Tito e a imobilidade social

Por Vitor Velloso

Durante o Anima Mundi 2018


No Anima Mundi, uma das maiores satisfações é ver como o público reage a determinados filmes ou cenas. Mesmo em sessões infantis, vemos adultos roer unha e torcerem desesperados por seus protagonistas. Essa reação vai além da pacto com a criança, trata-se, verdadeiramente, de uma compactuação com algo muito íntimo do ser-humano. Quem nunca se pegou tendo uma reação física a um filme?

Quando a projeção de “Tito e os Pássaros” se iniciou, os espectadores do Odeon, que não eram poucos, iniciaram uma jornada com Tito.

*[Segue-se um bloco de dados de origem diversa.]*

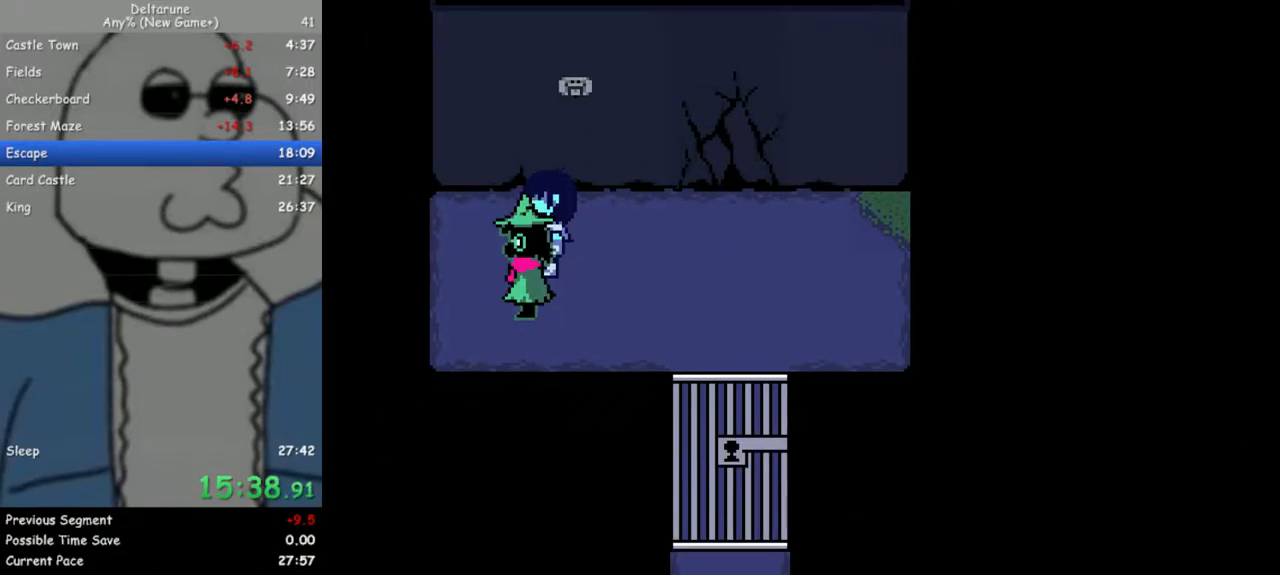
{"keys": ["return", "z"], "events": [[50, "return", "up"], [100, "z", "down"], [150, "return", "down"], [150, "z", "up"], [200, "return", "up"], [233, "z", "down"], [283, "return", "down"], [333, "return", "up"], [383, "z", "up"], [483, "return", "down"], [483, "z", "down"]]}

A história do longa se inicia com o pai do mesmo, tentando fazer funcionar, uma máquina que permita ele falar com os pássaros, mais especificamente, os pombos. O protagonista acaba vacilando e o experimento dá errado, a máquina explode ferindo Tito e seu pai. Ambos sobrevivem, mas sua mãe proíbe o encontro dos dois, para a segurança do filho. Um longo tempo se passou, e agora o mundo é assolado por uma doença que inabilita as pessoas. A mídia passa a gerar o pânico na população, para que eles possam lucrar com o medo geral, pois, o apresentador de TV que promove essa reação, é empresário e possui um condomínio, o “Jardim Redoma”, onde, “todos” estariam protegidos do medo. Dr. Rufus, pai de Tito, já havia alertado sobre este acontecimento, dizia que o medo ia dominar a população e que ele se contaminava através das ideias. Então nosso protagonista, deve ir atrás da cura dessa doença, e a cura, está nos pássaros.

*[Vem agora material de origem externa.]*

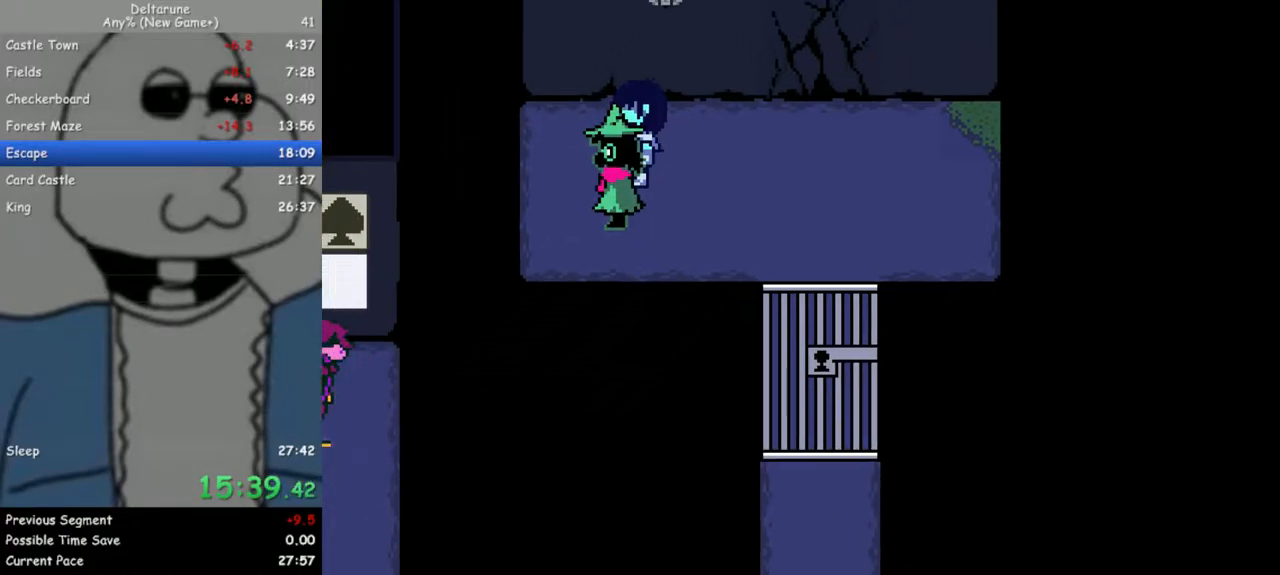
{"keys": [], "events": [[17, "return", "up"], [67, "z", "up"], [117, "return", "down"], [167, "return", "up"], [167, "z", "down"], [250, "return", "down"], [250, "z", "up"], [350, "return", "up"], [350, "z", "down"], [450, "return", "down"], [450, "z", "up"], [483, "return", "up"]]}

A animação usa um estilo extremamente expressivo, com perspectiva própria e uma identidade que se aproxima do expressionismo. Visualmente é bastante criativo, usando algumas transições com elementos da própria estética. Mas o maior destaque vai para a ideia por trás do projeto. A denúncia direta ao reacionarismo midiático que promove o caos, para desestruturar a população e, assim, se eleger através do medo, é bastante clara. A vilania do antagonista, ainda que caricata, está presente exatamente neste sentimento de “progresso”, sempre apresentando uma alternativa como solução, ainda que ela apenas salve parte da população, a que lhe interessa.

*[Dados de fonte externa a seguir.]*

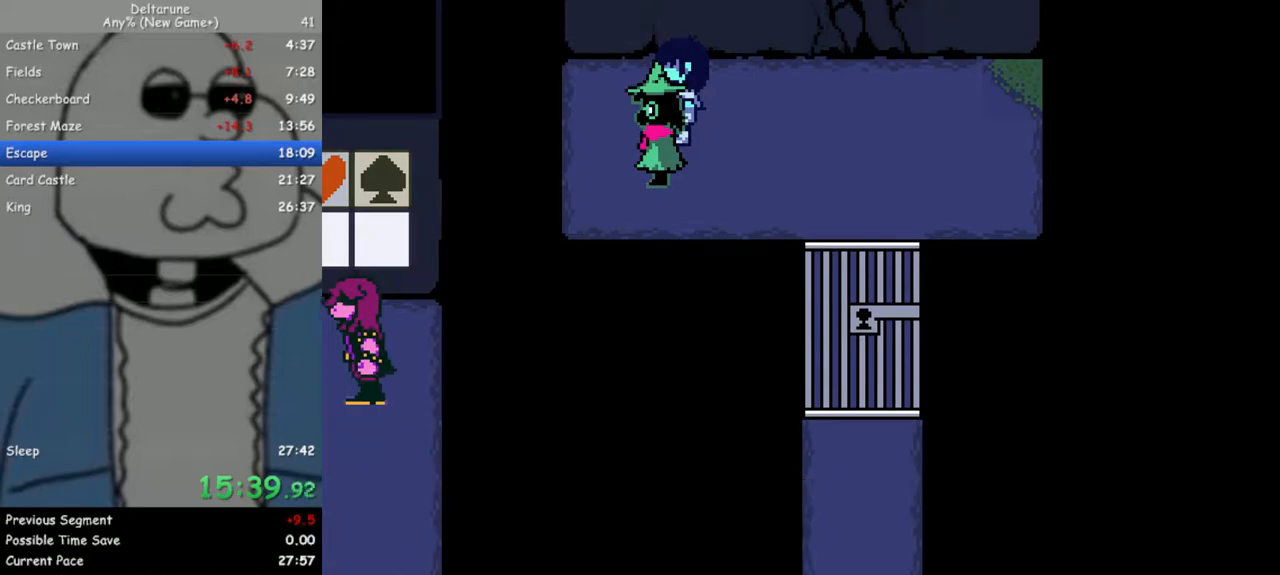
{"keys": [], "events": [[83, "return", "down"], [83, "z", "down"], [133, "return", "up"], [183, "z", "up"], [217, "return", "down"], [267, "z", "down"], [317, "return", "up"], [317, "z", "up"], [417, "return", "down"], [417, "z", "down"], [450, "return", "up"], [500, "z", "up"]]}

O universo criado pelos três diretores, Gustavo Steinberg, Gabriel Bittar e André Catoto, é cativante e assustador, lindo e grotesco. Utilizando esses conflitos como motor ideológico do projeto, a construção alegórica da esterilização do indivíduo como ser social, diante de uma sociedade que passa a afastá-lo por considerá-lo nocivo ao resto da população, e o próprio indivíduo passa a ter medo da sociedade, pois não possui certeza de onde o perigo se encontra, o filme ganha uma proposta de desconstrução do tecido social. Onde a relação entre ser individual e sociedade, se desestabiliza para uma completa anarquia.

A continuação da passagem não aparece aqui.